→ Texte présenté:
==========

Intervention de Vincent Lamanda

Commission des lois constitutionnelles, de législation, du suffrage universel, du Règlement et d'administration générale — Réunion du 18 juin 2013 : 1ère réunion
Réforme du conseil supérieur de la magistrature et attributions du garde des sceaux et des magistrats du ministère public en matière de politique pénale et de mise en oeuvre de l'action publique — Audition de M. Vincent Lamanda premier président de la cour de cassation

Vincent Lamanda, premier président de la Cour de cassation :

Nous avons des greffiers... Si les procureurs veulent devenir juges, qu'ils passent au siège... On ne peut prétendre avoir tous les avantages des juges et aucune des contraintes. Si j'ai adoré être au parquet, c'est au siège que j'ai trouvé pleinement ce que j'attendais de la magistrature. Pour avoir exercé les trois fonctions, je trouve plus difficile de préparer un réquisitoire qu'une note au garde des sceaux ou au président de la République, et plus difficile encore de rédiger une décision motivée.

==========

→ Enregistrements fournis:

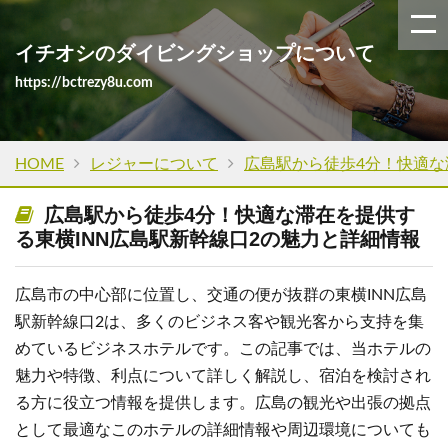
イチオシのダイビングショップについて
https://bctrezy8u.com
HOME
レジャーについて
広島駅から徒歩4分！快適な
広島駅から徒歩4分！快適な滞在を提供す
る東横INN広島駅新幹線口2の魅力と詳細情報
広島市の中心部に位置し、交通の便が抜群の東横INN広島
駅新幹線口2は、多くのビジネス客や観光客から支持を集
めているビジネスホテルです。この記事では、当ホテルの
魅力や特徴、利点について詳しく解説し、宿泊を検討され
る方に役立つ情報を提供します。広島の観光や出張の拠点
として最適なこのホテルの詳細情報や周辺環境についても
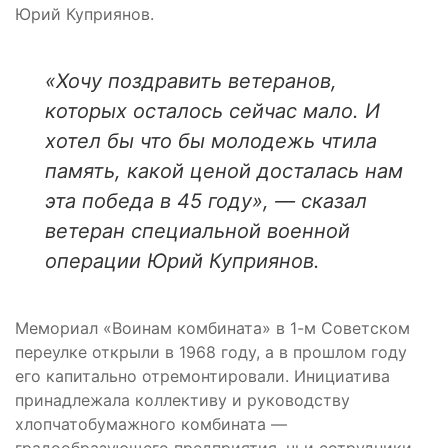
Юрий Куприянов.
«Хочу поздравить ветеранов,
которых осталось сейчас мало. И
хотел бы что бы молодежь чтила
память, какой ценой досталась нам
эта победа в 45 году», — сказал
ветеран специальной военной
операции Юрий Куприянов.
Мемориал «Воинам комбината» в 1-м Советском
переулке открыли в 1968 году, а в прошлом году
его капитально отремонтировали. Инициатива
принадлежала коллективу и руководству
хлопчатобумажного комбината —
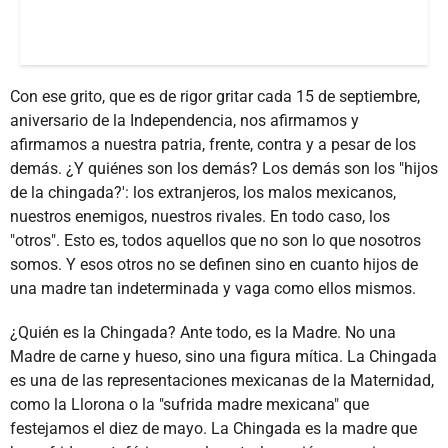
Con ese grito, que es de rigor gritar cada 15 de septiembre,
aniversario de la Independencia, nos afirmamos y
afirmamos a nuestra patria, frente, contra y a pesar de los
demás. ¿Y quiénes son los demás? Los demás son los "hijos
de la chingada?': los extranjeros, los malos mexicanos,
nuestros enemigos, nuestros rivales. En todo caso, los
"otros". Esto es, todos aquellos que no son lo que nosotros
somos. Y esos otros no se definen sino en cuanto hijos de
una madre tan indeterminada y vaga como ellos mismos.
¿Quién es la Chingada? Ante todo, es la Madre. No una
Madre de carne y hueso, sino una figura mítica. La Chingada
es una de las representaciones mexicanas de la Maternidad,
como la Llorona o la "sufrida madre mexicana" que
festejamos el diez de mayo. La Chingada es la madre que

==========

→ Consignes à suivre:
1. Dans l'intervention de Vincent Lamanda, quelle tâche est jugée plus difficile encore que la préparation d'un réquisitoire ?
2. Recopiez tout le passage de l'intervention de Vincent Lamanda, depuis « Nous avons des » jusqu'à « une décision motivée. ».
3. D'après l'intervention de Vincent Lamanda, pourquoi les procureurs qui veulent devenir juges devraient-ils passer au siège ?

→ Réponses:
1. Rédiger une décision motivée.

2.
Nous avons des greffiers... Si les procureurs veulent devenir juges, qu'ils passent au siège... On ne peut prétendre avoir tous les avantages des juges et aucune des contraintes. Si j'ai adoré être au parquet, c'est au siège que j'ai trouvé pleinement ce que j'attendais de la magistrature. Pour avoir exercé les trois fonctions, je trouve plus difficile de préparer un réquisitoire qu'une note au garde des sceaux ou au président de la République, et plus difficile encore de rédiger une décision motivée.

3. On ne peut pas prétendre avoir tous les avantages des juges et aucune de leurs contraintes.